With Turing, they "charged over" what I was willing to pay for what little they offered. This is subjective, of course, but that doesn't mean it doesn't exist. Intel did the same thing for a long time, so I sat on my 3770k until AMD caught up.
People talk about "mindshare" but Intel built up a "negative mindshare" with me. It got to the point where I was willing to wait for their competition to catch up...and then upgrade.
If Nvidia pulls another Turing, they will be going down that same path with me. I'm willing to consider that maybe Nvidia just couldn't find a cost-effective way to improve performance with Turing, but if they do it twice in a row, they will not get the benefit of the doubt with me. Nvidia will fall into the same category with me as Intel did at that point.
Don't get me wrong, I fully appreciate that they are free to charge as much as they want while offering as little as they care to.

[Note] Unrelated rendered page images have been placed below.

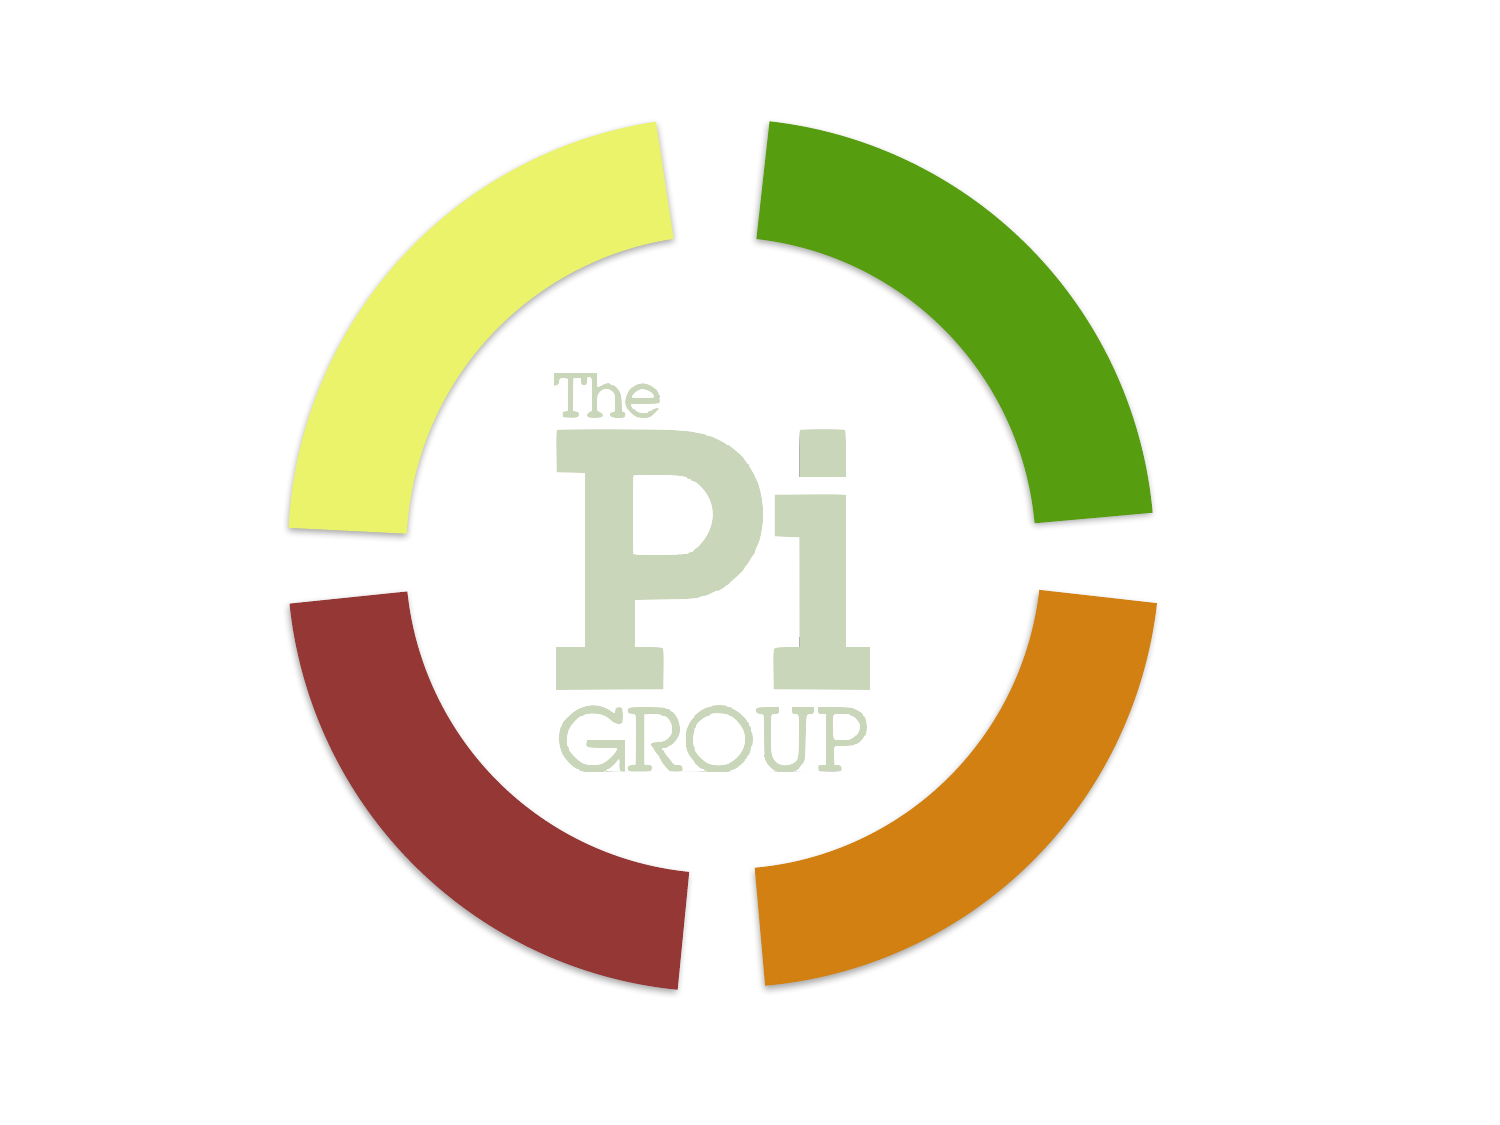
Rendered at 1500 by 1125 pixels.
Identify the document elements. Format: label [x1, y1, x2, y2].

text_box [286, 116, 1160, 992]
picture [553, 372, 870, 772]
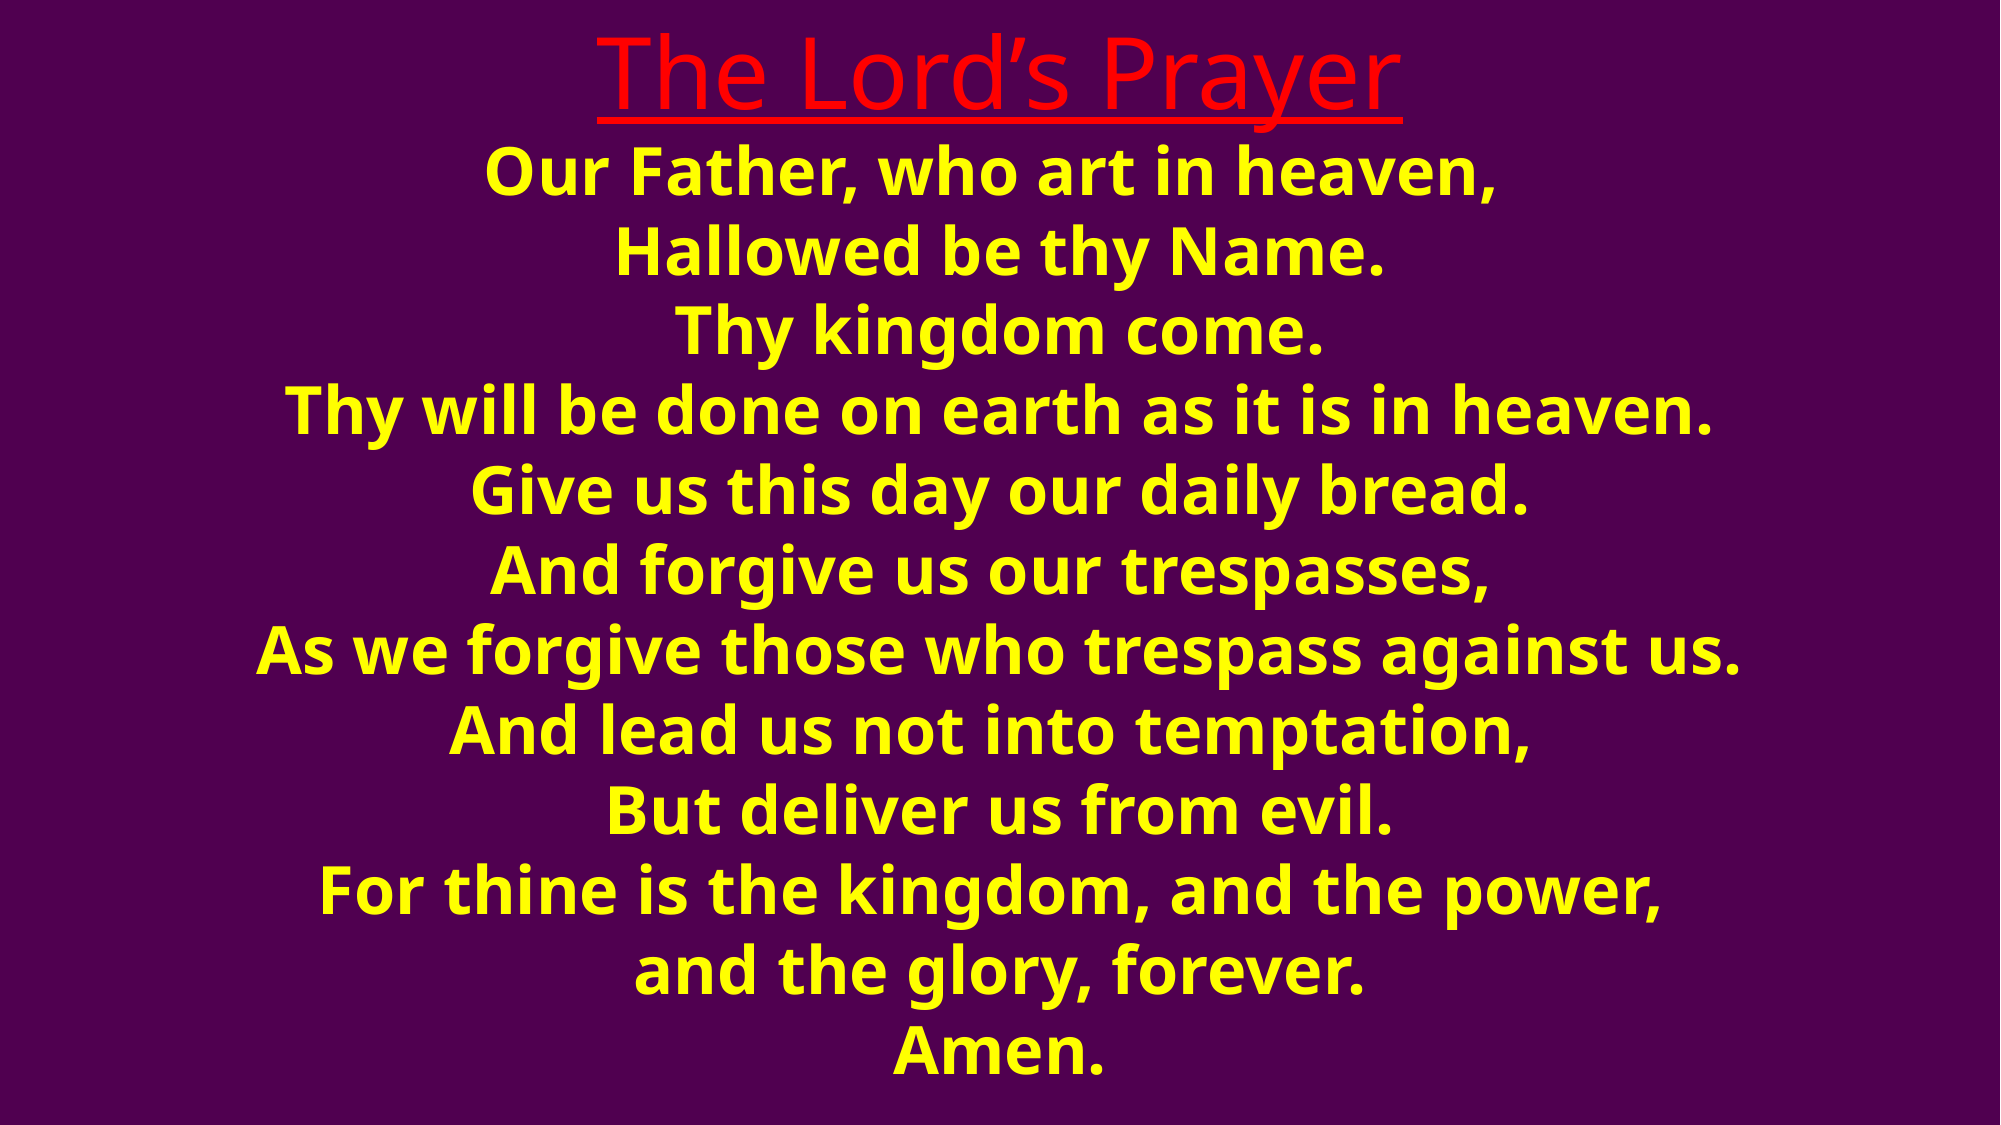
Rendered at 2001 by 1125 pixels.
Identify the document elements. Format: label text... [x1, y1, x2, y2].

It is literally "their business". But they will give AMD a bigger opening to get "my money".
I can tell you a little bit about Intel's practices. Mostly because I witnessed it first hand.
When AMD launched the slot A? Athlon (the slotted chip, first one) and it was really quick all of a sudden our Intel rep was at our shop daily. We were an official Intel reseller, so we got perks. You know? engineering samples, little dolls, window stickers and all that crap. Our rep basically told us that if we stocked Athlons and put signs up in our windows that we would lose our position as a authorised reseller. They also threatened us with the same if we told any of our customers how to overclock their processors.
And they did stuff like that for years. Obviously AMD sued them for all of this, but the gains in their sales and dominance made it so that the lawsuits and fines were very affordable, if it meant treading their rival into the ground.
Obviously as the years have progressed they have dialled this back, but even so recent as about 5 years ago they were trying the same thing. When Linus opened his forum Intel were basically bribing users to be a part of the "Intel Response Squad". Whenever someone posted asking about an AMD CPU these "members" (who were nothing but shills, and I bet Linus was receiving money for it too or something or he would never have let it happen on his forum nor grant people those titles) would basically come along and rubbish AMD and tell the person that they should buy Intel.
It only existed for about six weeks, then every single last trace of it vanished. If you search engine it now? the only thing you will find is an ex user of the forum who has "Ex Intel Response Squad member" in his sig. Every other trace of it was removed, including all of the posts.
Most probably because AMD saw it and set their lawyers on Linus.
But those are the bent and dirty tricks that they used to pull. And believe it or not? it worked. It totally worked. AMD were always quite a passive company and Intel were always very aggressive. It kinda reminds me of Edison VS Tesla.
Once that was all stopped and we now have Youtube and stuff? yeah, the tables have turned.
Like I said though, I can not see that happening to Nvidia. They are not a machine like Intel, who basically has thousands of reps doing their dirty work, they are far more intelligent as a company. Could one see the example of them selling expensive GPUs to their customers and it not hurting them? I suppose. But, for that ever to change AMD would need to do what they have done to Intel and not only give Nvidia a bloody nose but also make their GPUs look crap in comparison. And that is the part of the equation that will never change. Complain about Nvidia all you like, that is up to you. I've done plenty of it myself. However, they do always deliver the goods. So yeah, Turing was disappointing right? well it wasn't bad for what it was. A shrunken Pascal with tensor cores on the die. And it wasn't even what we were supposed to get, Ampere just wasn't ready due to the Samsung issues.
If you are into buying cards every gen? then yeah I can see why you would be a bit disappointed. However, you also need to realise that the landscape has changed. For many years a generation would last you about a year at the top end, maybe two, and then the games would improve and you would need a new GPU. The very fact I had my Titan XP for over three and a half years and it was still smashing out over 100 FPS at 1440p ultra says a lot to me. Even in the newest titles like COD MW and so on. It never seemed aged, and it never ran out of VRAM and so on.
Nvidia know all of this. Every single last bit of it. So what you are paying £1400 for a GPU now? well guess what, it lasts twice as long as the £700 one. And that lasts twice as long as the £350 one, and so on. In fact, the most disappointing part of the GPU race is how badly the entry level and mid range has sat totally stagnant. The RX 480 launched bloody ages ago, yet the 580 is still the budget choice all these years later. And it is only 10% faster than the 480 was.
That, IMO, is why the 3080 will "only" ship with 10gb VRAM. Because Nvidia know that when that runs out you will be back. I have seen games we have already hitting 9.5gb VRAM in games at 4k. So it came as no surprise that this 2080Ti equivalent for £600 less is going to come with a caveat or two. You want safety? you are being led back to the £1400 card. However, like I also said, if you are not chasing RT and you are being sensible that card will last you for years. Just like my Titan XP did. In fact, I should still have that now. And I could have held onto it for another two years at least. I just got really, really bored with it.